Many researchers have investigated the technique of combining the predictions of multiple classifiers to produce a single classifier [Breiman1996a,Clemen1989,Perrone1993,Wolpert1992]. The resulting classifier (hereafter referred to as an ensemble) is generally more accurate than any of the individual classifiers making up the ensemble. Both theoretical [Hansen Salamon1990,Krogh Vedelsby1995] and empirical [Hashem1997,Opitz Shavlik1996a,Opitz Shavlik1996b] research has demonstrated that a good ensemble is one where the individual classifiers in the ensemble are both accurate and make their errors on different parts of the input space. Two popular methods for creating accurate ensembles are Bagging [Breiman1996a] and Boosting [Freund Schapire1996,Schapire1990]. These methods rely on ``resampling'' techniques to obtain different training sets for each of the classifiers. In this paper we present a comprehensive evaluation of both Bagging and Boosting on 23 data sets using two basic classification methods: decision trees and neural networks.

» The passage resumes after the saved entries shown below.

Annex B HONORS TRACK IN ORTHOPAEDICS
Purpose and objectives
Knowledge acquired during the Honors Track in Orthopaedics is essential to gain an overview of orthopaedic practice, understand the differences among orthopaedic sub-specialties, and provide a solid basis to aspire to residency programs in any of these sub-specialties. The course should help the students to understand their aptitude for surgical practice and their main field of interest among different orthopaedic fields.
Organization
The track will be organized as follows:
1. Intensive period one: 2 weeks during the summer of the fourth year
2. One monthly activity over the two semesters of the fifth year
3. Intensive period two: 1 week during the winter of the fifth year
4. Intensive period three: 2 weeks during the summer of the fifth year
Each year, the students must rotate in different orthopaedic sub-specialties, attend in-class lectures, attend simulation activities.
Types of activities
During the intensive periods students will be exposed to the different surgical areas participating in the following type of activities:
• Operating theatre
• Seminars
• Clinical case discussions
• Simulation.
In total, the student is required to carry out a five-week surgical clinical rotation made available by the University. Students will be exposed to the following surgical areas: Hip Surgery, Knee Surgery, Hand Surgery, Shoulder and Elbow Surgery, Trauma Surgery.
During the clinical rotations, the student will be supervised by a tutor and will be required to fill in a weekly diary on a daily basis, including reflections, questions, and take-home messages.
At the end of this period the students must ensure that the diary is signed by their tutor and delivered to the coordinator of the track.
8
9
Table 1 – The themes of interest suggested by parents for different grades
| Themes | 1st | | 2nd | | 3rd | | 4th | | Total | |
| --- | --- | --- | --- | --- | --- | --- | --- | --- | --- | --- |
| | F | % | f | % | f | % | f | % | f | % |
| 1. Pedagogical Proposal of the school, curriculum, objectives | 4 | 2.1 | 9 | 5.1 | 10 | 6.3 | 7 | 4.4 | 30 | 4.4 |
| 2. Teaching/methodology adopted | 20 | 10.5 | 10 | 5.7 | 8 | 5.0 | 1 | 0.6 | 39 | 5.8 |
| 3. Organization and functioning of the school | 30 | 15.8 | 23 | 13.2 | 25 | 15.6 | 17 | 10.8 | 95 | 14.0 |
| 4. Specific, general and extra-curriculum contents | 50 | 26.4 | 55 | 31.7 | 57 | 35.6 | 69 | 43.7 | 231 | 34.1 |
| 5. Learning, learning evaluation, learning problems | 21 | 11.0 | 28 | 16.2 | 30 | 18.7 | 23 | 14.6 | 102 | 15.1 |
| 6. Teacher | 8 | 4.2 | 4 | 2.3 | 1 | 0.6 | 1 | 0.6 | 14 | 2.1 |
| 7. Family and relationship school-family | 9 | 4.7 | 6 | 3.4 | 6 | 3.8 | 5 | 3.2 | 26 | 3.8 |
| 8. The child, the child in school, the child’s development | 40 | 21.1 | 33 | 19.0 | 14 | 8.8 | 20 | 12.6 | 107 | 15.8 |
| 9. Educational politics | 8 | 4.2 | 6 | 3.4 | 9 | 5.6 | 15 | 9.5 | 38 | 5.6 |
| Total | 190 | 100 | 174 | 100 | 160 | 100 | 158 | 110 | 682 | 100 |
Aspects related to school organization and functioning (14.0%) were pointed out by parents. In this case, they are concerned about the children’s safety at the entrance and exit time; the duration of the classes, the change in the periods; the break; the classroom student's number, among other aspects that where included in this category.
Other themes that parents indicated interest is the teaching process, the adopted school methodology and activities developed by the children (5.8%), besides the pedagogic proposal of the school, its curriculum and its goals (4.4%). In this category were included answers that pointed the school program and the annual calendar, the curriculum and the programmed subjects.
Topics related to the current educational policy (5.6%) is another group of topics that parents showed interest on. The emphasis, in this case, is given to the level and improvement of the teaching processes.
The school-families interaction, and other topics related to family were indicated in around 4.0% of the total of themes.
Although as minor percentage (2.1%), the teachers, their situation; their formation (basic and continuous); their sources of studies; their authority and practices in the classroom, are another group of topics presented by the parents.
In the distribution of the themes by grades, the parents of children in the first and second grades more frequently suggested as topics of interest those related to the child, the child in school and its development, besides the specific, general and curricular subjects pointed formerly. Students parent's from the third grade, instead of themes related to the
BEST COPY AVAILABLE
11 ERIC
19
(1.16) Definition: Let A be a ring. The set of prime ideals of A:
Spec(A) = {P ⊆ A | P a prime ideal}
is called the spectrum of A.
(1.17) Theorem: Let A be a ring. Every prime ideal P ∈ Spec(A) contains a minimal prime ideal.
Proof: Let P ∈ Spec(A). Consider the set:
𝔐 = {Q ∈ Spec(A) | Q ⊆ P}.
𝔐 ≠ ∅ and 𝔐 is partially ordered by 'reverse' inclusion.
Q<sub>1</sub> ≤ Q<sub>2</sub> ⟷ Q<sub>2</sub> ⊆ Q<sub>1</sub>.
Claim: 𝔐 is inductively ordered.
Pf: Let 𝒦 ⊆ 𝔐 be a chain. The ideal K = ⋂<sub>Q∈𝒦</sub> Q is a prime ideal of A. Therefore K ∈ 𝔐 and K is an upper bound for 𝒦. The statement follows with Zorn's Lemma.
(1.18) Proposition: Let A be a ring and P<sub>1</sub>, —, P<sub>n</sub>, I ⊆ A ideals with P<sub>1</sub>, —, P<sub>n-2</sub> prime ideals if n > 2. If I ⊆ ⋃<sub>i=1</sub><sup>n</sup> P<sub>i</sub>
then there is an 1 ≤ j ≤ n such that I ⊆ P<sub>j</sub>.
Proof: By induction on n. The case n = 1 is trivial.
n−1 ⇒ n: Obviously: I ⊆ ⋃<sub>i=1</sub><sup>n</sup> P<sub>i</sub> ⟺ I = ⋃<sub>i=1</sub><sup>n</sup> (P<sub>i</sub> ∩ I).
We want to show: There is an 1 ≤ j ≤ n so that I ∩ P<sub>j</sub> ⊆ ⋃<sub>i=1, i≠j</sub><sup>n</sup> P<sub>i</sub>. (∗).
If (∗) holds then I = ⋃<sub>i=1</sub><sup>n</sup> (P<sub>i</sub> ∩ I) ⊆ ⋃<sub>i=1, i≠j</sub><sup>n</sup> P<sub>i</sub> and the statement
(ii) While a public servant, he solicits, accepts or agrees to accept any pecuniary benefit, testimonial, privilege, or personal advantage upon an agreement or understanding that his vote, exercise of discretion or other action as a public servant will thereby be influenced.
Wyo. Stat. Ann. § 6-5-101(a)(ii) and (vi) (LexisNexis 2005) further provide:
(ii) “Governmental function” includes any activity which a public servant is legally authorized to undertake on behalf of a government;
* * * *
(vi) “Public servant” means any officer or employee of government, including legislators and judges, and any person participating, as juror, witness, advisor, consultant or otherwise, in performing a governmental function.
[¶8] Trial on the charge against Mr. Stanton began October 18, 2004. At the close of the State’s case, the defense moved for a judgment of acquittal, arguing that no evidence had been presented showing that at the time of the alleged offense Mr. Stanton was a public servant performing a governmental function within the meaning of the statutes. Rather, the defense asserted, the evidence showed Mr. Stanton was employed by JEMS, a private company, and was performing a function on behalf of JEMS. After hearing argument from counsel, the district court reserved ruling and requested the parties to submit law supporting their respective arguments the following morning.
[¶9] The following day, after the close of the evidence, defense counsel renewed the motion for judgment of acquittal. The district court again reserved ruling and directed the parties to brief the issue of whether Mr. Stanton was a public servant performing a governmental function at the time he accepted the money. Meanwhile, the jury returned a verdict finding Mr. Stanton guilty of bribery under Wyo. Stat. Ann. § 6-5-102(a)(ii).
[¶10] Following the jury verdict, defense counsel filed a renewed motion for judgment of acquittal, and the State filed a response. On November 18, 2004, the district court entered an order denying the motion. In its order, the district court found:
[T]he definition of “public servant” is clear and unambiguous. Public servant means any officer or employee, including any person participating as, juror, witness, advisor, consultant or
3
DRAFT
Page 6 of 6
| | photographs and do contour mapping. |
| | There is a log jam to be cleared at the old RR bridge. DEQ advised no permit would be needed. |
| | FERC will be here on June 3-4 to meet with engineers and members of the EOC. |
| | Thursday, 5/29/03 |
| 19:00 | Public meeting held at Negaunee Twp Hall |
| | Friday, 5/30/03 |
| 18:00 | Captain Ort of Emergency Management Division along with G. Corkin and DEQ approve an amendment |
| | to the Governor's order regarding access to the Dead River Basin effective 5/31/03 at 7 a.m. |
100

Previous work has demonstrated that Bagging and Boosting are very effective for decision trees [Bauer Kohavi1999,Drucker Cortes1996,Breiman1996a,Breiman1996b,Freund Schapire1996,Quinlan1996]; however, there has been little empirical testing with neural networks (especially with the new Boosting algorithm). Discussions with previous researchers reveal that many authors concentrated on decision trees due to their fast training speed and well-established default parameter settings. Neural networks present difficulties for testing both in terms of the significant processing time required and in selecting training parameters; however, we feel there are distinct advantages to including neural networks in our study. First, previous empirical studies have demonstrated that individual neural networks produce highly accurate classifiers that are sometimes more accurate than corresponding decision trees [Fisher McKusick1989,Mooney et al.1989]. Second, neural networks have been extensively applied across numerous domains [Arbib1995]. Finally, by studying neural networks in addition to decision trees we can examine how Bagging and Boosting are influenced by the learning algorithm, giving further insight into the general characteristics of these approaches. Bauer and Kohavi  also study Bagging and Boosting applied to two learning methods, in their case decision trees using a variant of C4.5 and naive-Bayes classifiers, but their study mainly concentrated on the decision tree results.
Our neural network and decision tree results led us to a number of interesting conclusions. The first is that a Bagging ensemble generally produces a classifier that is more accurate than a standard classifier. Thus one should feel comfortable always Bagging their decision trees or neural networks. For Boosting, however, we note more widely varying results. For a few data sets Boosting produced dramatic reductions in error (even compared to Bagging), but for other data sets it actually increases in error over a single classifier (particularly with neural networks). In further tests we examined the effects of noise and support Freund and Schapire's  conjecture that Boosting's sensitivity to noise may be partly responsible for its occasional increase in error.
An alternate baseline approach we investigated was the creation of a simple neural network ensemble where each network used the full training set and differed only in its random initial weight settings. Our results indicate that this ensemble technique is surprisingly effective, often producing results as good as Bagging. Research by Ali and Pazzani  demonstrated similar results using randomized decision tree algorithms.
Our results also show that the ensemble methods are generally consistent (in terms of their effect on accuracy) when applied either to neural networks or to decision trees; however, there is little inter-correlation between neural networks and decision trees except for the Boosting methods. This suggests that some of the increases produced by Boosting are dependent on the particular characteristics of the data set rather than on the component classifier. In further tests we demonstrate that Bagging is more resilient to noise than Boosting.
Finally, we investigated the question of how many component classifiers should be used in an ensemble. Consistent with previous research [Freund Schapire1996,Quinlan1996], our results show that most of the reduction in error for ensemble methods occurs with the first few additional classifiers. With Boosting decision trees, however, relatively large gains may be seen up until about 25 classifiers.
This paper is organized as follows. In the next section we present an overview of classifier ensembles and discuss Bagging and Boosting in detail. Next we present an extensive empirical analysis of Bagging and Boosting. Following that we present future research and additional related work before concluding.